Aber: Er sei wieder einmal ohne ein Sterbenswörtchen verschwunden, trotz anderslautender elterlicher Weisung. Die Omi hätte ein sagenhaftes Menü gekocht, im Quantum auf seinen Riesenmagen abgestimmt. (Ich bin gemein genug, ihm die Speisefolge zu schildern und sehe, wie er zu schlucken beginnt.) Und außerdem, außerdem sei heut ein Wochentag. Seine schulischen Glanzleistungen ließen an Wochentagen wohl kaum ein Nachhausekommen um lockere elf zu.

Er versucht sich beachtlich zahm zu wehren, bei seinen Freunden hätte ihm keiner was ausgerichtet, als er dort war. Ehrlich nicht.

Da meint der Vater, so bescheuert könnten seine Freunde doch gar nicht sein, ihm nicht zu sagen, daß seine Mutter unter dem Motto „dringend“ zweimal angerufen hätte.

Er versucht, das mit zeitweisen Absenzen des einen der Brüder zu entschuldigen, aber ich bin diesmal stahlhart und schreite zur Urteilsverkündung.

„Du bleibst die nächsten 14 Tage zu Haus, und zwar nicht, wie du vielleicht meinst, als Strafe, sondern als Gelegenheit, dir durch konsequentes Lernen deine diversen Mahnungen auszubessern.“

Schicksal als Chance! Fieser geht´s nicht, Mutter. Es ist die einzigartige Möglichkeit, diesen Vagabunden ganz legal einzulochen, damit er für seine Prüfungen lernt. Dieses Glück!

Anderntags zu Mittag kehrt er von der Schule heim. Unser Umgang ist etwas unterkühlt. Später drückt er sich zu einem Vier-Augengespräch bei der Küche herein. “Nur daß du´s weißt, Mama, alle waren sauer auf IHN, alle. Weil er mir nichts ausgerichtet hat und ich jetzt zwei Wochen Hausarrest hängen habe...“ ( Er meint selbstverständlich - unschuldig, wie in „Fremde Ketten“.)  Auch das rührt mein Herz aus Stein nicht.

Eins hätte es allerdings rühren können, - das Telefonat am Nachmittag, das mein Mann in meiner Abwesenheit entgegennimmt.

Auf der anderen Seite ist jener unwillige Telefonierer, mit dem ich zweimal das Vergnügen gehabt habe, und der meine Anrufe unter „mütterliche Belästigung“ verbucht und in einer Sackgasse seines Gehirns abgelegt hat.

Er entschuldigt sich für seine Fehlleistung.

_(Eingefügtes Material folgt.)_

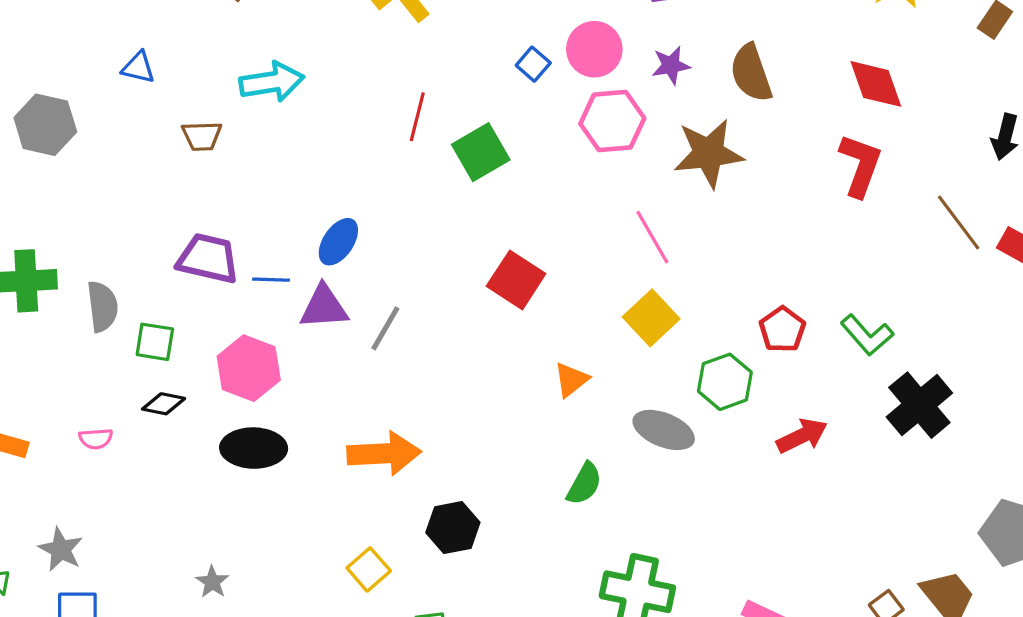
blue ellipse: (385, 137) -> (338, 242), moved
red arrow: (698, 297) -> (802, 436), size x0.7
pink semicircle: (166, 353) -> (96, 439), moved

Mein Mann sagt ihm wenig Freundliches.

Das tut mir nachträglich etwas weh. Denn es ist ihm sicher nicht leicht gefallen, unter dem Druck der Gruppe irgendwelche „öden Alten“ anzurufen, um einen Fehler einzugestehen und seinem gefangengesetzten Kumpel zu helfen.

Ich denke mir meinen Helden an der gleichen Stelle. Eine durchaus realistische Vorstellung, denn auch er ist oft ähnlich ferngesteuert.

Aber keine Sentimentalitäten.

Die vierzehn Tage steh ich durch, so eine Okkasion kommt so schnell nicht wieder.

Der Kater teilt den Arrest treu mit seinem Herrn und liegt schnurrend oder seufzend auf dem angenehmen Durcheinander von Heften unter der kosig warmen Schreibtischlampe.

Ich weiß nicht, ob sie die Klausur nicht sogar genießen.